Задание 1
Скопируйте часть отрывка, начиная со слов «Это теперь Крупп» и заканчивая словами «чтобы опять течь.».
Задание 2
Ответьте по отрывку на вопросы:
(а) Где и в каком году построена железная дорога с немецкими рельсами?
(б) Чего, по словам Аллы, совсем не знают наши дети?
(в) В какое море впадает Волга?
Задание 3
Передайте содержание отрывка в двух предложениях.

Отрывок
== == ==

Как могло получиться, что рельсы советской, пусть и детской, железной дороги изготовлены самым вражеским врагом.
Это теперь Крупп не страшен, а тогда... Ужас, друг фюрера, капиталист, поджигатель войны. И каким ветром занесло на железную дорогу, построенную в сорок девятом году в Челябинске, немецкие рельсы начала века.
Ответ неизвестен. Другое дело, нужен ли. Согласитесь, вполне достаточно самого факта в его непреодолимой загадочности.
***
- Так жаль, - глубокомысленно изрекает Алла, - наши дети совсем не знают поэзии, - хотя, - и тут наступает печальная пауза, - все идет из семьи.
Занавес.
Ну да, Волга впадает в Каспийское море, и вообще, все реки текут в море, но море не переполняется - к тому месту, откуда реки текут, они возвращаются, чтобы опять течь.

== == ==

Данные
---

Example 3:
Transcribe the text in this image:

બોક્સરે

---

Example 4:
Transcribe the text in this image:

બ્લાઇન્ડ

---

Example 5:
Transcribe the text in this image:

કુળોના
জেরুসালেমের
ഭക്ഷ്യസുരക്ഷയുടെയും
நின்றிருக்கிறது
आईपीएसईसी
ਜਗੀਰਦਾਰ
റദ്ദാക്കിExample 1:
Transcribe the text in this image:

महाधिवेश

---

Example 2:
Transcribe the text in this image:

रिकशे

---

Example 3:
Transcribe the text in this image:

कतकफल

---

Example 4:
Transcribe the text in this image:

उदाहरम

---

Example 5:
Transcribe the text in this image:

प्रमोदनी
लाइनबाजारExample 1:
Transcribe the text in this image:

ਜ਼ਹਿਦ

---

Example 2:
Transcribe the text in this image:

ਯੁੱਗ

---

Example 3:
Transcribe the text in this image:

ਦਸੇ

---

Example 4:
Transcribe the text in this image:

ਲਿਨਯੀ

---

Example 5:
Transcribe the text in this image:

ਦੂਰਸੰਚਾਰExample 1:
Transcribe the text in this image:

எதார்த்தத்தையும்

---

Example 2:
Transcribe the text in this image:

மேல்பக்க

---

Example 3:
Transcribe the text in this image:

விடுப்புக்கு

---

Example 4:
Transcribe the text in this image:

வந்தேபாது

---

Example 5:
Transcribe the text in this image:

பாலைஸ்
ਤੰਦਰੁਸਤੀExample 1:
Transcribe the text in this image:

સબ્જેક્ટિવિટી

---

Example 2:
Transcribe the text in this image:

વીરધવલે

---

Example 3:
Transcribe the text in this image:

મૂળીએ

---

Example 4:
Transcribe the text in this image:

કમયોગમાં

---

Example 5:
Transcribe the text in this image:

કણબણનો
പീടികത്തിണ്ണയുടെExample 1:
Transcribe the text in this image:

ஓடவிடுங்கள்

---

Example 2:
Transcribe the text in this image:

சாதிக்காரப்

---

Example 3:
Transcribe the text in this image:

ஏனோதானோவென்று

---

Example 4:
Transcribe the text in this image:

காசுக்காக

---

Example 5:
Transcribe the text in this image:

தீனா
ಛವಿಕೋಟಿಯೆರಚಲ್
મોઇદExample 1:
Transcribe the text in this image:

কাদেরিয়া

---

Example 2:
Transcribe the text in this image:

== == ==

Результат 1
Это теперь Крупп не страшен, а тогда... Ужас, друг фюрера, капиталист, поджигатель войны. И каким ветром занесло на железную дорогу, построенную в сорок девятом году в Челябинске, немецкие рельсы начала века.
Ответ неизвестен. Другое дело, нужен ли. Согласитесь, вполне достаточно самого факта в его непреодолимой загадочности.
***
- Так жаль, - глубокомысленно изрекает Алла, - наши дети совсем не знают поэзии, - хотя, - и тут наступает печальная пауза, - все идет из семьи.
Занавес.
Ну да, Волга впадает в Каспийское море, и вообще, все реки текут в море, но море не переполняется - к тому месту, откуда реки текут, они возвращаются, чтобы опять течь.

Результат 2
(а) В Челябинске, в сорок девятом году.
(б) Поэзии.
(в) В Каспийское.

Результат 3
В отрывке задаётся вопрос, как рельсы детской железной дороги, построенной в Челябинске в сорок девятом году, оказались немецкими рельсами Круппа начала века; ответ неизвестен, но самого загадочного факта вполне достаточно. Затем Алла сожалеет, что дети не знают поэзии, а всё идёт из семьи, и отрывок завершается словами о том, что реки текут в море и возвращаются туда, откуда текут.